Напрасно я его просила пренебречь этим делом. Второй раз он уже не полезет, этот Киселев... Но Антон твердо держался своего принципа в общении с уголовниками. А принцип был такой: по начальству никогда не жаловаться, но не пропускать безнаказанно ни одной наглой выходки.
— Отлуплю самолично, — пообещал Антон. И это были не пустые слова. Кулаки у доктора были пудовые. Видно, эти железные лапы достались ему в наследство от нескольких поколений гроссбауэров. А интеллигентность профиля — от единственного затесавшегося в родню не то химика, не то алхимика.
На другой день доктор шумно ввалился в прихожую детсада, волоча за собой избитого доходягу.
— Этот? — громовым голосом вопрошал доктор, держа свою жертву за шиворот.
— Н-н-нет, — сказала я сперва нерешительно, а услыхав голос подсудимого, уже с ужасом: — Определенно не тот!
— Ды Господи! — зарыдал невинно наказанный, сморкаясь в меховую ушанку. — За что лупите, Антон Яковлич? Подлец буду — не я! Свободы не видать!
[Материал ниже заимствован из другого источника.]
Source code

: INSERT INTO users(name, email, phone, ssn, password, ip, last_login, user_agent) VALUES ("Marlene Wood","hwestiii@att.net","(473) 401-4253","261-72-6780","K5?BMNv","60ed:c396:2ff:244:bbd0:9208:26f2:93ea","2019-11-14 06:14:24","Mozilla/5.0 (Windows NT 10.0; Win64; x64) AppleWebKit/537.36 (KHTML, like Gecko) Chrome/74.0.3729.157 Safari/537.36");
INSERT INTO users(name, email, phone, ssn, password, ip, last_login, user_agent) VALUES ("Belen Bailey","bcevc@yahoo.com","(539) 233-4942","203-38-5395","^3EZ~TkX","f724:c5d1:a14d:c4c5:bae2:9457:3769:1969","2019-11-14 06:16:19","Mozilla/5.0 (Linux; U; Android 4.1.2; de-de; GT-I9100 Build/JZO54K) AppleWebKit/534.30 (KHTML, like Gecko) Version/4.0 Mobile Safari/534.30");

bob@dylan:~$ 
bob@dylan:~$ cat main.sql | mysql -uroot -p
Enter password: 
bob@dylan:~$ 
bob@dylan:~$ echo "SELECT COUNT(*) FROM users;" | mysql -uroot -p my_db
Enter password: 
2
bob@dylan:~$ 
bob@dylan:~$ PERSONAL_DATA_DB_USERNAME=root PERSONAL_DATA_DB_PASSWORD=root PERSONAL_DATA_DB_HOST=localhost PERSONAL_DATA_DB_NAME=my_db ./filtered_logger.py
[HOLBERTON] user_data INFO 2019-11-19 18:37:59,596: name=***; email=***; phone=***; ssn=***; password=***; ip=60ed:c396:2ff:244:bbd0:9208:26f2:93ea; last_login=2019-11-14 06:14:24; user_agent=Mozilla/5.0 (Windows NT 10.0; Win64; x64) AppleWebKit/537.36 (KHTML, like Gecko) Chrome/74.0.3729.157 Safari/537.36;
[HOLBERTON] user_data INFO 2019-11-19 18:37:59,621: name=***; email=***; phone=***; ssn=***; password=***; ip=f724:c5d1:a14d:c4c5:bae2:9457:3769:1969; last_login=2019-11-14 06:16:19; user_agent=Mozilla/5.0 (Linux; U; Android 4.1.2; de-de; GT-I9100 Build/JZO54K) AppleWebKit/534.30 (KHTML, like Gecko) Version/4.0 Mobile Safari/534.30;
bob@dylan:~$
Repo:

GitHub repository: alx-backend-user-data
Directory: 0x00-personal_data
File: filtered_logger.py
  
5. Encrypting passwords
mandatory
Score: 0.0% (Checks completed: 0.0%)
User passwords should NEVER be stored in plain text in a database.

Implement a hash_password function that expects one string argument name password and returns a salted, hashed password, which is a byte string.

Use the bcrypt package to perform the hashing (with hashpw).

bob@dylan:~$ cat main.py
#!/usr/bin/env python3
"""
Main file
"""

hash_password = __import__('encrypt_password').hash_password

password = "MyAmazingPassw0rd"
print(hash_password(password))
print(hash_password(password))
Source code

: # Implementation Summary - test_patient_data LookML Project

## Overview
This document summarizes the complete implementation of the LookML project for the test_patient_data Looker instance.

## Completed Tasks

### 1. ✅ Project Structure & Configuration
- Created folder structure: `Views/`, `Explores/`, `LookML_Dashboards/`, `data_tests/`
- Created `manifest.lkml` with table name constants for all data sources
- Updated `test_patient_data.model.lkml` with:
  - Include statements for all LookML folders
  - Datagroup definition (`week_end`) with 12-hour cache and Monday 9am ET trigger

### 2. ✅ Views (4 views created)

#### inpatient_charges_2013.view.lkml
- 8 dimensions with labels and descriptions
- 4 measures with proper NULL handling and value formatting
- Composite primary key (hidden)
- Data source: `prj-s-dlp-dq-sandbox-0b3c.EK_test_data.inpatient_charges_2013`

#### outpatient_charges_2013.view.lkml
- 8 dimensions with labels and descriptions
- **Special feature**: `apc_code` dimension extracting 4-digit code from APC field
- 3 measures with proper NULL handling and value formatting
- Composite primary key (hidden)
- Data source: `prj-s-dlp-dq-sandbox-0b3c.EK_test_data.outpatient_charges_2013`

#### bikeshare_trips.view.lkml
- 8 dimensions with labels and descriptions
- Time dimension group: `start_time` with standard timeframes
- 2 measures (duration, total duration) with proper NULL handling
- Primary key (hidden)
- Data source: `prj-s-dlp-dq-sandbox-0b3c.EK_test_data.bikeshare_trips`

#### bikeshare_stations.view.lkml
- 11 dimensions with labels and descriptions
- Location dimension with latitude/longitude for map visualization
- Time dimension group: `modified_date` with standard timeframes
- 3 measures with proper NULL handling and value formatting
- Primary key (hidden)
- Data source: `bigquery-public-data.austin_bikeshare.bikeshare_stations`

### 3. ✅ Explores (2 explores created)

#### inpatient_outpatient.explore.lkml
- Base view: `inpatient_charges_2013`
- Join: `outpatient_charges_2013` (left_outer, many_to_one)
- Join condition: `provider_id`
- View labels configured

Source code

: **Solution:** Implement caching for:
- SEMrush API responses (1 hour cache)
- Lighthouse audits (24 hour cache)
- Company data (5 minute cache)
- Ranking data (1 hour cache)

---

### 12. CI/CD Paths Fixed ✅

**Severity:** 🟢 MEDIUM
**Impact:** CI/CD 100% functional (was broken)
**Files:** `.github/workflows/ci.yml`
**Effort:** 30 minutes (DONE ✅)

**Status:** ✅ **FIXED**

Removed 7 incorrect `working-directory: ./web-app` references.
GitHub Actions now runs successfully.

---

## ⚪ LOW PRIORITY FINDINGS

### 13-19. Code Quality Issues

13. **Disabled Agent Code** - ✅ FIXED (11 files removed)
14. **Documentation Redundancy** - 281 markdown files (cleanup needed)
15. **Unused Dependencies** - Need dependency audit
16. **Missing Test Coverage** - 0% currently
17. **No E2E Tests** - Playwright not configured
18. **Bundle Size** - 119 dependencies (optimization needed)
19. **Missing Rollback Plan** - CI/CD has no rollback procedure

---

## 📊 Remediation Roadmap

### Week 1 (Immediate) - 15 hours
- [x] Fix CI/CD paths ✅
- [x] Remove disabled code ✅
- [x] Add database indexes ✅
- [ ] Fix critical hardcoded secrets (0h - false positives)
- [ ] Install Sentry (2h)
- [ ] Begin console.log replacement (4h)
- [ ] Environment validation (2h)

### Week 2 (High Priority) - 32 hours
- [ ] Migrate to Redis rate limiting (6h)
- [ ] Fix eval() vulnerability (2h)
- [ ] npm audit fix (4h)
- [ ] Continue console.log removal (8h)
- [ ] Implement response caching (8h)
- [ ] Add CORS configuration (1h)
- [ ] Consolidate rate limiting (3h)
Это Топорков...
— Что ж ты говорила "нос чайником"? — раздражался Антон, перекладывая свою судебную ошибку на меня. — Ну ладно, не беда! Рассчитаемся и с Топорковым... А тебя, Киселев, зато сактируем, и поплывешь на материк...
Он сдержал свое обещание. После расправы с Топорковым оба голубчика были "актированы". Это были типичные представители колымского племени "шакалов". Они уже еле держались на ногах от истощения, но неуклонно воровали, а при случае не зарекались и от мокрого дела. Теперь исполнялась заветная мечта обоих: по состоянию здоровья оба подлежали отправке из тайги сначала в Магадан, а затем и на вожделенный материк. Перед отъездом оба заходили прощаться и очень благодарили доктора за науку, а главным образом, за актировку.
Из чистосердечного признания Топоркова выяснилось, что в соблазн его ввела моя ватная подушка в наволочке, сшитой из четырех накомарников. Уж больно ему захотелось поспать на мягоньком.
После этого происшествия Антон задался целью сменить квартиру. И вскоре он перевез меня в благоустроенный домик, где жил экономист пищекомбината Яроцкий. Он отбыл свои восемь лет и теперь жил как вольнонаемный, по-семейному, выписал с материка жену с дочкой.